On November 18, when four family members all tested positive for Covid-19 with complete exhaustion, she informed the country’s vaccine advisory committee.

She said, in total, about two dozen of her patients have tested positive for Covid-19 with symptoms of the new variant. They were mostly healthy men who turned up “feeling so tired”. About half of them were unvaccinated.

We had one very interesting case, a kid, about six-years-old, with a temperature and a very high pulse rate, and I wondered if I should admit her, but when I followed up two days later she was so much better,” Dr Coetze says.

Read also: Botswana says travel bans over Omicron variant hurts its tourism sector

Dr Coetzee, who was briefing other African medical associations on Saturday, made clear her patients were all healthy and she was worried the new variant could still hit older people – with co-morbidities like diabetes or heart disease – much harder.

“What we have to worry about now is that when older, unvaccinated people are infected with the new variant, and if they are not vaccinated, we are going to see many people with a severe [form of the] disease,” she said.

South African demographics are very different from those in the UK. Only about six per cent of the population are over the age of 65. This means that older individuals who are more vulnerable to the virus may take some time to present.

The B.1.1.529 variant, now called “omicron”, was first identified in Botswana on November 11. It has now been detected in the UK as well as South Africa, Israel, the Netherlands, Hong Kong and Belgium.

Two cases of omicron in UK
It is the most mutated form of Covid-19 discovered thus far, with 32 mutations to the spike protein.
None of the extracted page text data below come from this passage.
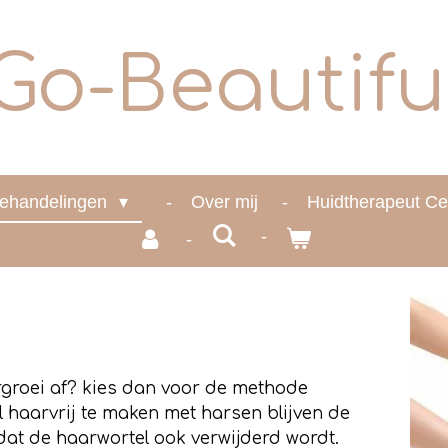
Go-Beautifu
ehandelingen
Over mij
Huidtherapeut Ce
argroei af? kies dan voor de methode
 haarvrij te maken met harsen blijven de
dat de haarwortel ook verwijderd wordt.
Scientists are concerned the mutations may allow it to evade existing vaccines and spread quickly.

Two cases of omicron have now been found in the UK. Two people in Essex and Nottinghamshire have tested positive for the new variant.

UK officials are busy scouring testing databases for any further sign of the omicron variant, not least because there were many South Africans in the Twickenham area of south west London for the England and South Africa match last Saturday.

South African scientists say omicron is behind an explosion of cases in the country’s Gauteng Province which is home to the country’s commercial capital Johannesburg and Pretoria. Cases have rocketed up from about 550 a day last week to almost 4,000 a day currently.